Una grande confusione ha alimentato, e alimenta tuttora, questa insana stagione, che da ormai oltre trent’anni ha tolto centralità ai territori come Acri, realtà che, oggi, sotto i colpi del Covidmostrano, non come sarebbe dovuto accadere le potenzialità, ma le croniche fragilità, le precarietà e ormai il declino come aree interne prima attive, oggi passive e declassate.

Acri paga un prezzo enorme al neoliberismo di classi politiche incapaci che hanno consentito la fuga e l’abbandono, piuttosto che il restare si è preferito alimentare il falso concetto che andare via è la vera libertà. Al contrario, come sostiene Vito Teti, libertà è poter restare e fecondare i luoghi di origine, libertà è poter contare e cambiare, non fuggire, libertà è democrazia attiva e fattiva, senso civico presente e sempre in guardia.

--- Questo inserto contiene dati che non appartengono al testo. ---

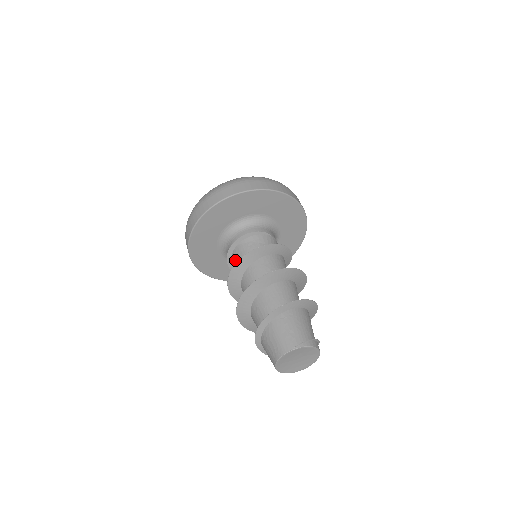
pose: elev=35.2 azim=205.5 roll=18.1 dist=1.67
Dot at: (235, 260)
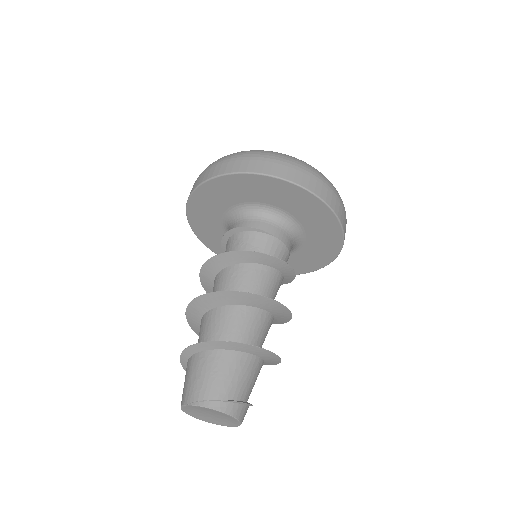
Dot at: occluded
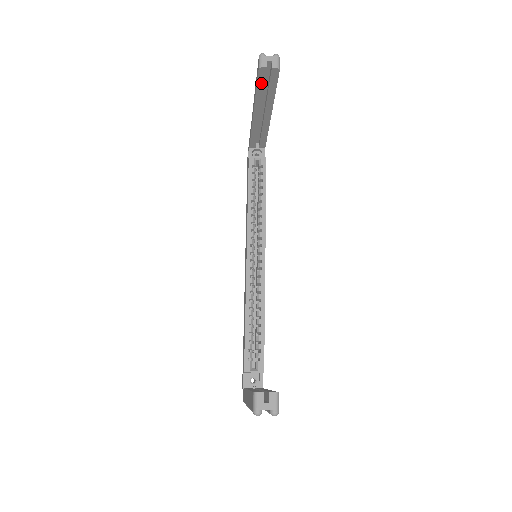
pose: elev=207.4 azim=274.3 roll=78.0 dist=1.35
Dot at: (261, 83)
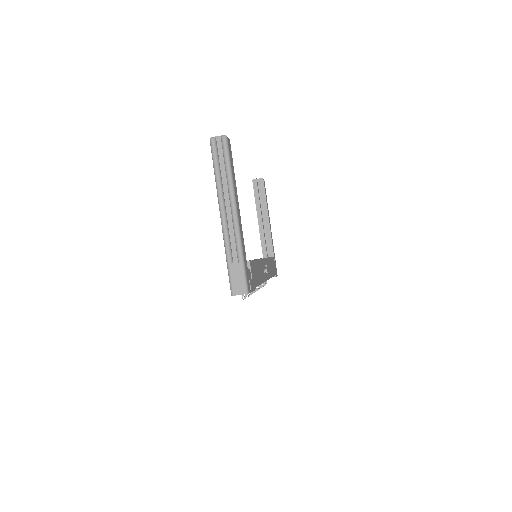
Dot at: (256, 192)
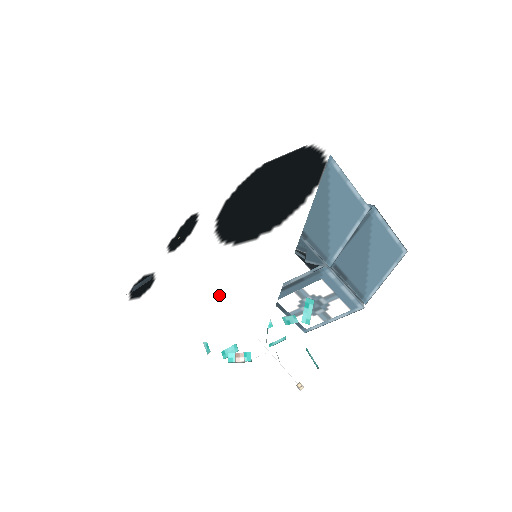
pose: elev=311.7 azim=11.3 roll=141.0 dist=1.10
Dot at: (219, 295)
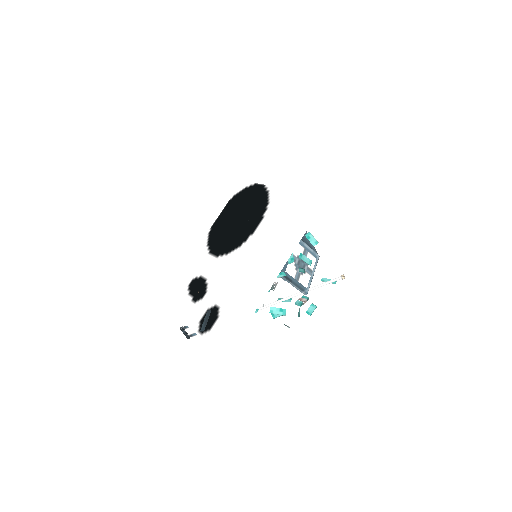
Dot at: (280, 234)
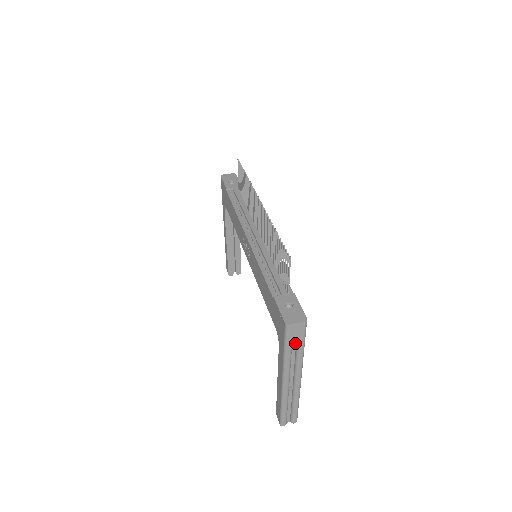
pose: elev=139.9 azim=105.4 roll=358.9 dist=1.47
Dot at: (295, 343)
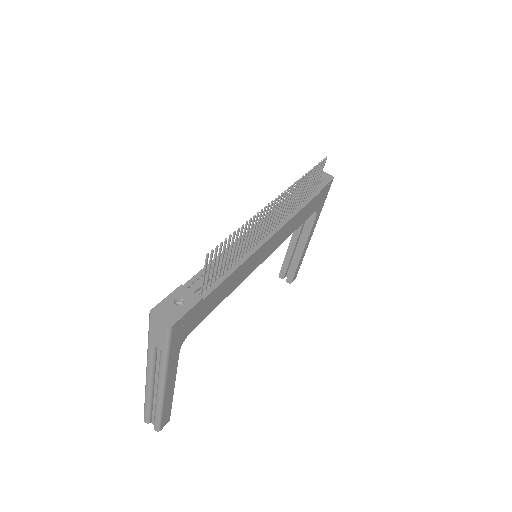
Dot at: (157, 342)
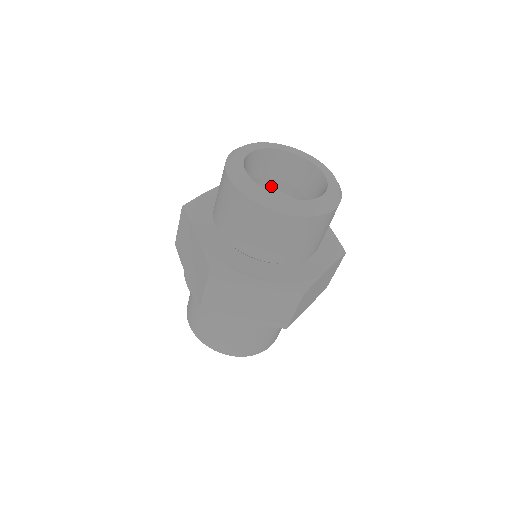
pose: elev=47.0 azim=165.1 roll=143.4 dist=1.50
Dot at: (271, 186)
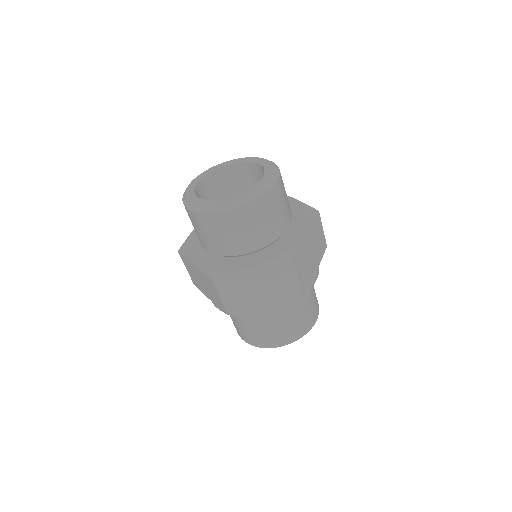
Dot at: occluded
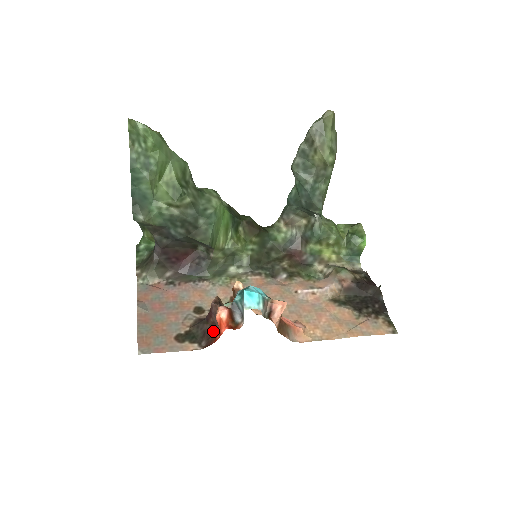
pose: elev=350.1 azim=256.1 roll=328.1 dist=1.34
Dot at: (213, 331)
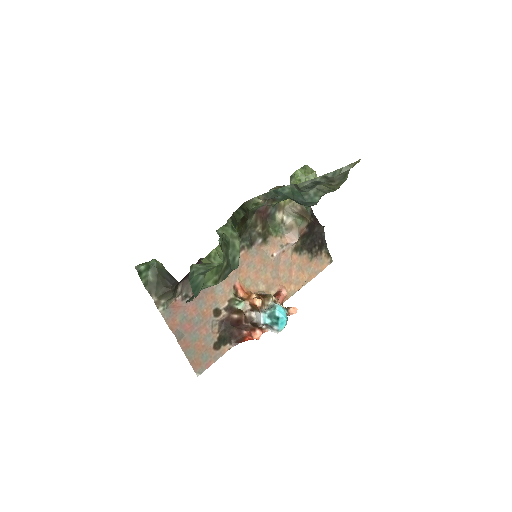
Dot at: (240, 334)
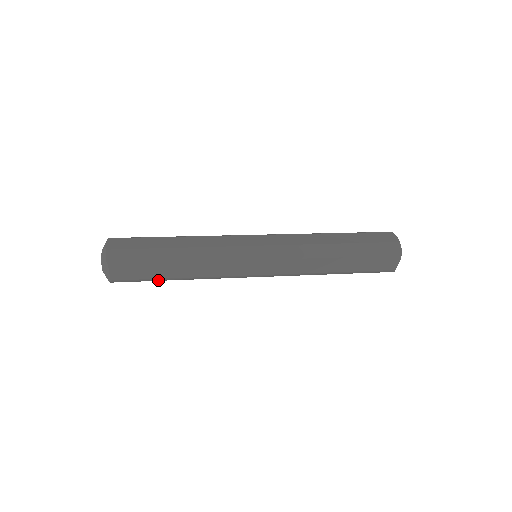
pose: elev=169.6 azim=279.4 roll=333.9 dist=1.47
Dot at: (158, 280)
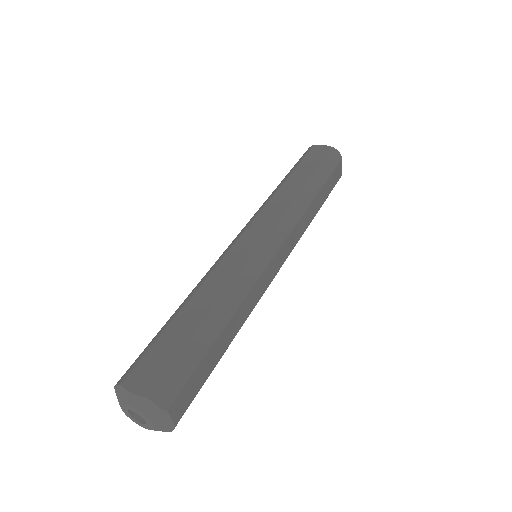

Oggi, che si potrebbe riprendere una parte di questa centralità, perché Covid tende a spingere tutti verso zone “neutre”, le “armi” sono spuntate e la centralità faticosa da riconquistare rischia di diventare un miraggio sempre più lontano. 

Ma l’inerzia dei cittadini, in tutto questo, resta il male peggiore e il danno più evidente alla perdita di centralità, il male più difficile da estirpare, quel male su cui prolifera ancora di più la vecchia politica delle clientele.